His father and church leader, Brother Fred Phelps, did not attend Wednesday’s protest here. “He was giving an interview to Rolling Stone magazine,” Phelps said, laughing. It didn’t seem to bother him that the publisher of that counterculture publication is gay.

The group had been to Arkansas before. Phelps was pleased that we noted in an editorial that his group had picketed at the funeral of Virginia Kelly, Bill Clinton’s mother.

The church was upset with Clinton’s “Don’t Ask, Don’t Tell” policy on homosexuals in the military. “It’s a sodomite agenda,” Phelps said. “His momma raised him from the Devil.”

They were now on Hwy. 64 in Beebe, waving and singing and stomping on flags and holding up signs that said “America Is Doomed,” “Fags Doom Nations,” “Thank God for Dead Soldiers” and “Thank God for IEDs.”

An improvised explosive device had killed West, 23, in Baghdad on May 30. His funeral was about to start at First Baptist Church of Beebe, across the road from where Phelps and his entourage were whooping it up, while counterdemonstrators, most of them bikers with U.S. flags, lined up in two long rows in front of the church.

There was some tension in the air, but law-enforcement officials kept the two sides apart. Someone was carrying an eight-inch knife, but the police took it away from him.

Phelps’ group carried other signs that read “Thank God for Dead Soldiers,” “God Is Your Enemy” and “God Hates Fag Enablers.”

There were cheers when the protesters left Beebe. Phelps and his group walked to their cars and headed for Gerard, Kan., where they picketed at the funeral for a young Marine who was recently killed in the fighting.

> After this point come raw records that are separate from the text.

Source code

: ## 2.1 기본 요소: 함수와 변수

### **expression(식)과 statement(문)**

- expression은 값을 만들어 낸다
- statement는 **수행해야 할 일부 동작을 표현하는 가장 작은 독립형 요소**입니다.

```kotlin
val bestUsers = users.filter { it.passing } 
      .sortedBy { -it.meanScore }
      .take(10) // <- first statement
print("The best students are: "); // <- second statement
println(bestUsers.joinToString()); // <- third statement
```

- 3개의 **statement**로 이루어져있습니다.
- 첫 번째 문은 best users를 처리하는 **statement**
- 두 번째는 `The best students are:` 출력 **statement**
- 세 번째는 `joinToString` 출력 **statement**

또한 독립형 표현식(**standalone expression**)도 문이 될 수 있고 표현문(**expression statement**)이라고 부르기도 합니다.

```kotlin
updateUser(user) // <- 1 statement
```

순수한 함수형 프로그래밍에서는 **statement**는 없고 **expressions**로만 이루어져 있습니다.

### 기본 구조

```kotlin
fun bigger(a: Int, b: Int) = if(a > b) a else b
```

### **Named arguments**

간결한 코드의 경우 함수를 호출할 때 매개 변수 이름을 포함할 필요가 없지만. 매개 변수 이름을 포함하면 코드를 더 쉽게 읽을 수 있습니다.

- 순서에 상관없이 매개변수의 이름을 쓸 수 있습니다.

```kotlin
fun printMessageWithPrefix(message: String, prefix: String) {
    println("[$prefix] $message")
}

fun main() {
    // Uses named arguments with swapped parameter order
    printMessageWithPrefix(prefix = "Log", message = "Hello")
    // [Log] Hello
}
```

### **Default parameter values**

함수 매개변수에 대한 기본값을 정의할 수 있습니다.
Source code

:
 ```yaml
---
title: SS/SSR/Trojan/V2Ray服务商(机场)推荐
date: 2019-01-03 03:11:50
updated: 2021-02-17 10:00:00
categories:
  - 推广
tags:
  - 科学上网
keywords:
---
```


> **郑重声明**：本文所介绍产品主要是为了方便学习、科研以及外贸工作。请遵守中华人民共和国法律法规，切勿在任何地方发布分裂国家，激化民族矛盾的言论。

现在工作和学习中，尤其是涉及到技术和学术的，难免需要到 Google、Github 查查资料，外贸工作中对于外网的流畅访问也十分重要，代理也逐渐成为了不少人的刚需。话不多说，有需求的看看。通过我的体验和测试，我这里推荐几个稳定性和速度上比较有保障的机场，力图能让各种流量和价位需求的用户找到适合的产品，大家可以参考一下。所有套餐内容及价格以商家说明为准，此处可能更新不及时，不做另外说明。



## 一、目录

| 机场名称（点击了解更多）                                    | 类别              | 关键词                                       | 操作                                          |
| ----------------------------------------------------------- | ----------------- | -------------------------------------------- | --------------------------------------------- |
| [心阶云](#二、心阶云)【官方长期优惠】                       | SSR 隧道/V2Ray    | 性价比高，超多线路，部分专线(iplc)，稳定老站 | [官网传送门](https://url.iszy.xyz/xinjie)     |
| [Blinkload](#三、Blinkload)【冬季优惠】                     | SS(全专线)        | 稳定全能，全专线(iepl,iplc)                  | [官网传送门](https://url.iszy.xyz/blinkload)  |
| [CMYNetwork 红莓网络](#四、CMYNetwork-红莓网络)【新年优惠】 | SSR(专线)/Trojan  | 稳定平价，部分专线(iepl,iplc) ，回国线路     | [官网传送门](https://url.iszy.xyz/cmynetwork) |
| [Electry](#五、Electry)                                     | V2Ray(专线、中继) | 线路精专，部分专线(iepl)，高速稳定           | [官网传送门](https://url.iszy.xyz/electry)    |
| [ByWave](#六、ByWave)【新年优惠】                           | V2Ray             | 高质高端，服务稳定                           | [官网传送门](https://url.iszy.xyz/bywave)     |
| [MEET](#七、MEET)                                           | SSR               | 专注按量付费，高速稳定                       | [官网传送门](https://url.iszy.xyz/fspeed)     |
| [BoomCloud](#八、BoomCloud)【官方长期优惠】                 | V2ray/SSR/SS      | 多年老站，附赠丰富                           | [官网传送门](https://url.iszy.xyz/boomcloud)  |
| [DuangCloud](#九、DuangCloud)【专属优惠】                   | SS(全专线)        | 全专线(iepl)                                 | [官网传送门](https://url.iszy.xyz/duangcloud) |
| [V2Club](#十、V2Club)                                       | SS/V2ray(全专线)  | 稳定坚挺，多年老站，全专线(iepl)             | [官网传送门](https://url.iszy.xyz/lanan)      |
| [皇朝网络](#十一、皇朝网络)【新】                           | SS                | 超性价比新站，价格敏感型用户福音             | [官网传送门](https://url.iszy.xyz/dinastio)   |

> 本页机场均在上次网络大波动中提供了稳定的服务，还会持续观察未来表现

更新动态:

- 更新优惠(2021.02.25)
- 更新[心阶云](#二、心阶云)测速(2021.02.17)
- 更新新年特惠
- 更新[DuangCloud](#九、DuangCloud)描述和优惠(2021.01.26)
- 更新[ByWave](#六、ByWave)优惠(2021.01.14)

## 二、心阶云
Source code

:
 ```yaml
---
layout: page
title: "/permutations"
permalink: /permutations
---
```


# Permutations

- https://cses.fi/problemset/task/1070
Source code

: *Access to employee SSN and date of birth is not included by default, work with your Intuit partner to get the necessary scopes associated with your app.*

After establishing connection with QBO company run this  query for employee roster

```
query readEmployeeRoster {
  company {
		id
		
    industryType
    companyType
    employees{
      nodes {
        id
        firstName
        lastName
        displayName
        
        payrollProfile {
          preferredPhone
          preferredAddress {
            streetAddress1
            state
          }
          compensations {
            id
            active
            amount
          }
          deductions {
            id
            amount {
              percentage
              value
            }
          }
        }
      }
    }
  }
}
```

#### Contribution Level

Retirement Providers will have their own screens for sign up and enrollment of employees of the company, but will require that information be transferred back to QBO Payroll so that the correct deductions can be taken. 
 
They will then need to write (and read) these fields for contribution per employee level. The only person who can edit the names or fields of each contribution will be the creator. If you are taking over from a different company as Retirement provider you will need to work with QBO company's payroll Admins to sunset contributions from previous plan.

He says he keeps up with military funerals by checking a Pentagon Web site and doing Google searches.

We called Phelps on Thursday evening and asked him how the funeral in Kansas had gone.

“It was a grand and glorious event,” said Phelps, talking to us at his church. “The Marine who was killed was very popular in Crawford County, Kansas, where the funeral was held. He was touted as a big hero. We had to set the record straight.
“God is destroying this nation,” he continued.

“It’s not a question of if but when it will be destroyed. He is killing the fruit of this nation in that war. God will bring this nation to Judgment Day by fire and by flood.”